In a grim table-setting speech at the World Economic Forum in Davos, Switzerland, the UN chief condemned the fossil fuel industry for seeking to expand production despite being fully aware their business model is incompatible with human survival.

“Just like the tobacco industry, they rode roughshod over their own science. Big Oil peddled the big lie … And like the tobacco industry, those responsible must be held to account,” Guterres said, accusing the world's leading fossil fuel companies, many of which are represented at the forum’s annual meeting at the Swiss resort, of putting the world on course for a climate meltdown decades ago.

The UN chief said the commitment to limit global warming to 1.5 degrees above pre-industrial levels is "going up in smoke."

“We are flirting with climate disaster. Every week brings a new climate horror story."

His comments came just days after a new research detailed the precise climate change predictions made by scientists working for ExxonMobil as far back as the 1970s only to then spend decades publicly contradicting their own research.

Exxon has since denied the accusations.

Those findings echo the criticisms made last year by a task force launched by Guterres to hold corporate actors to account for their pledges.

"More and more businesses are making net zero commitments.

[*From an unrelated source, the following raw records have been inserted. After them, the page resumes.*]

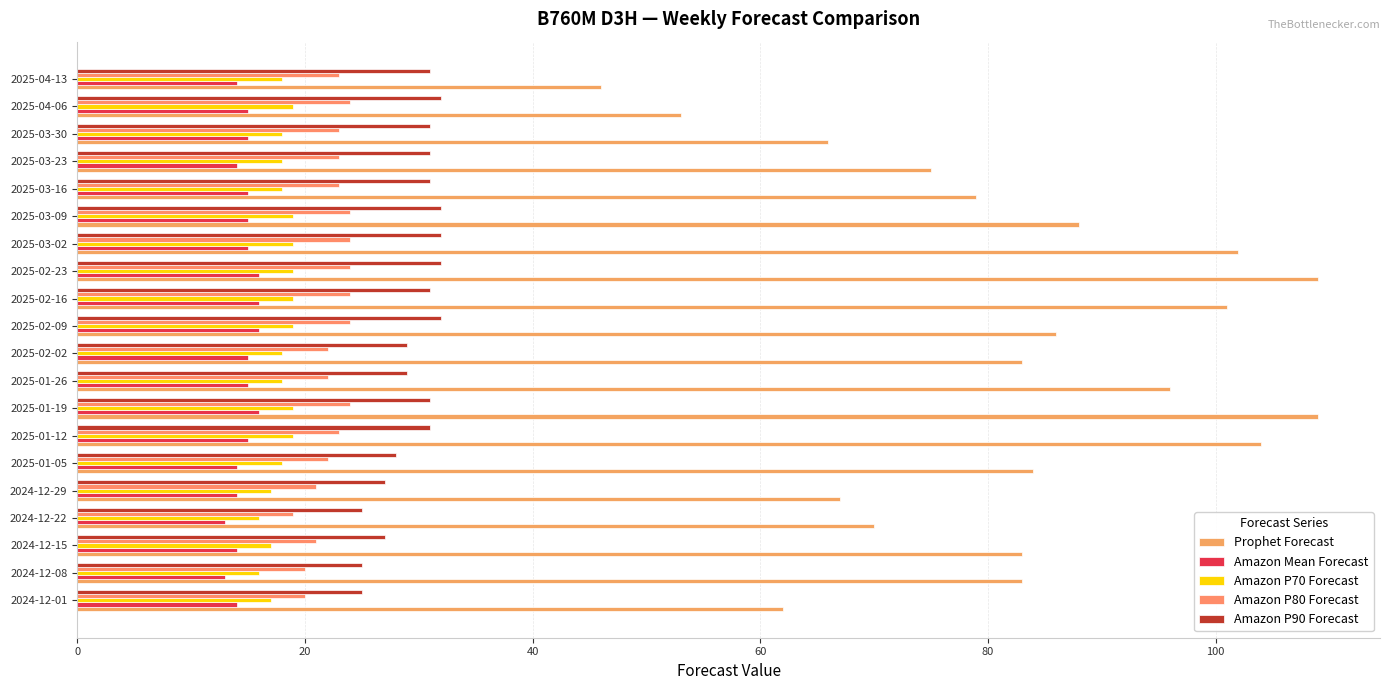

List the series in order of their peak value, lowest first.

Amazon Mean Forecast, Amazon P70 Forecast, Amazon P80 Forecast, Amazon P90 Forecast, Prophet Forecast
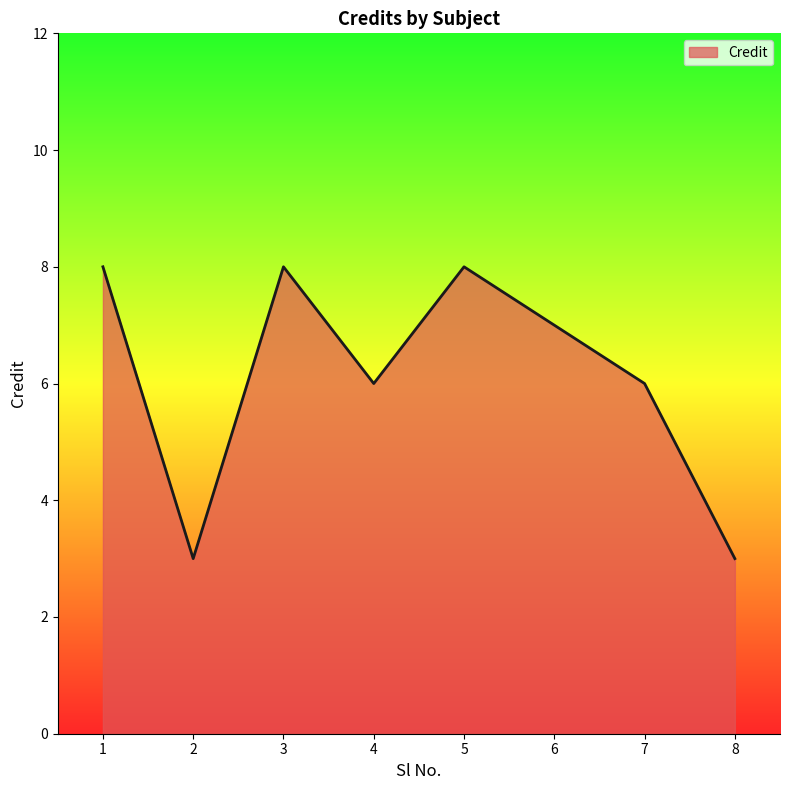

Where is the first local maximum?

3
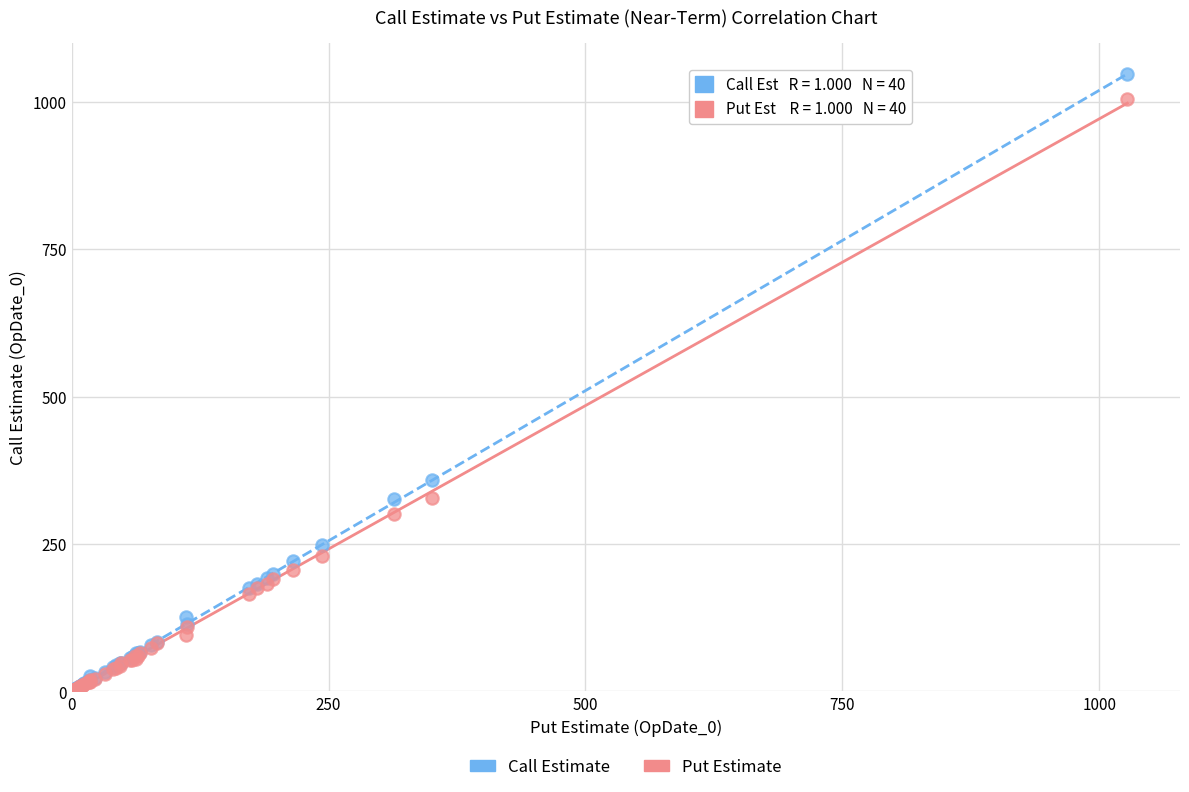

What are all the series names shown in the legend?

Call Estimate, Put Estimate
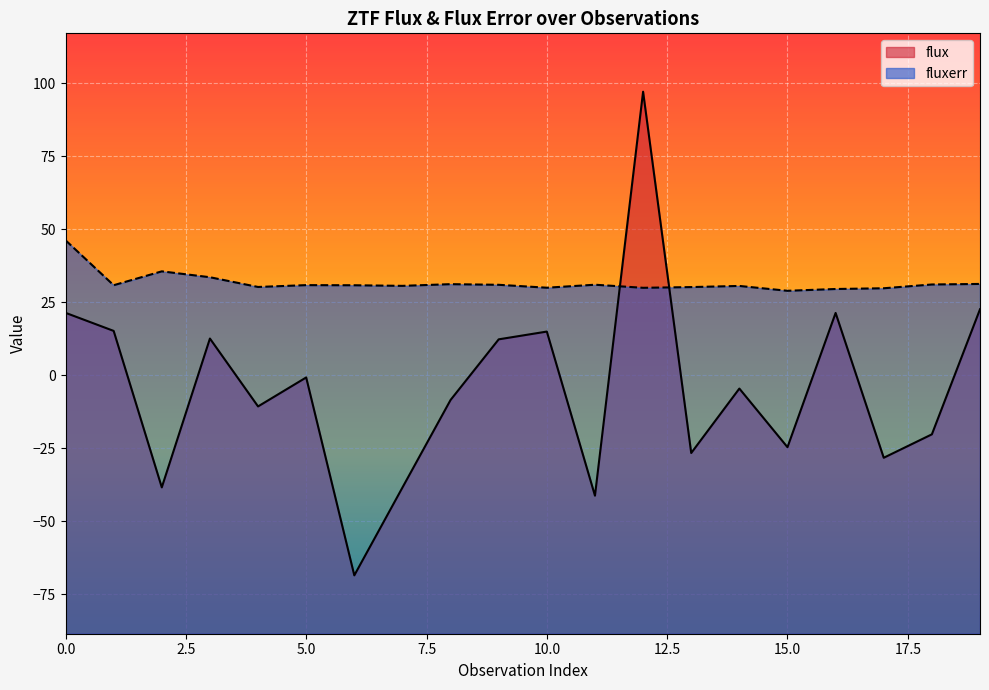

After their last crossing, which series has the higher values: fluxerr or flux?

fluxerr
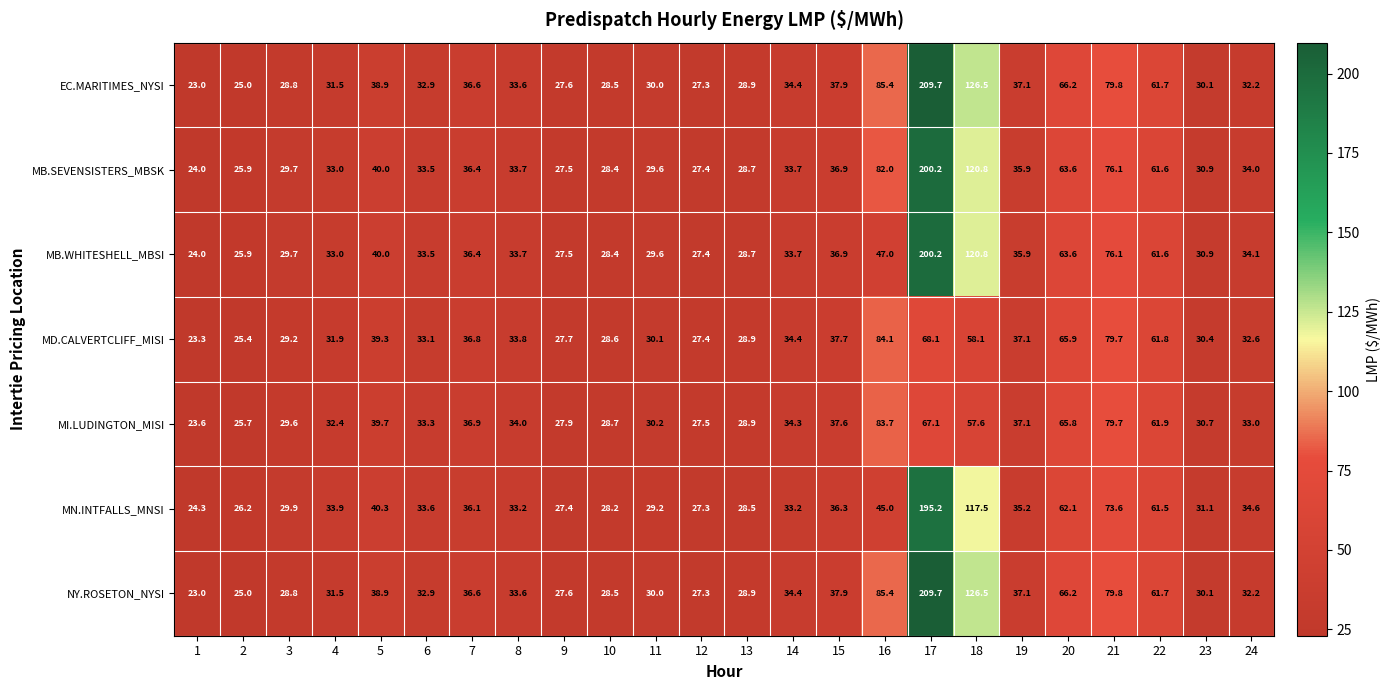

What is the greatest value displayed?

209.7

But benchmarks and criteria are often dubious or murky. This misleads consumers, investors and regulators with false narratives. It feeds a culture of climate misinformation and confusion. And it leaves the door wide open to greenwashing," Guterres said.

The UN chief called on corporate leaders to put forward credible and transparent plans to achieve net zero by the end of the year, adding that reliance on carbon credits did not amount to “real” emission cuts.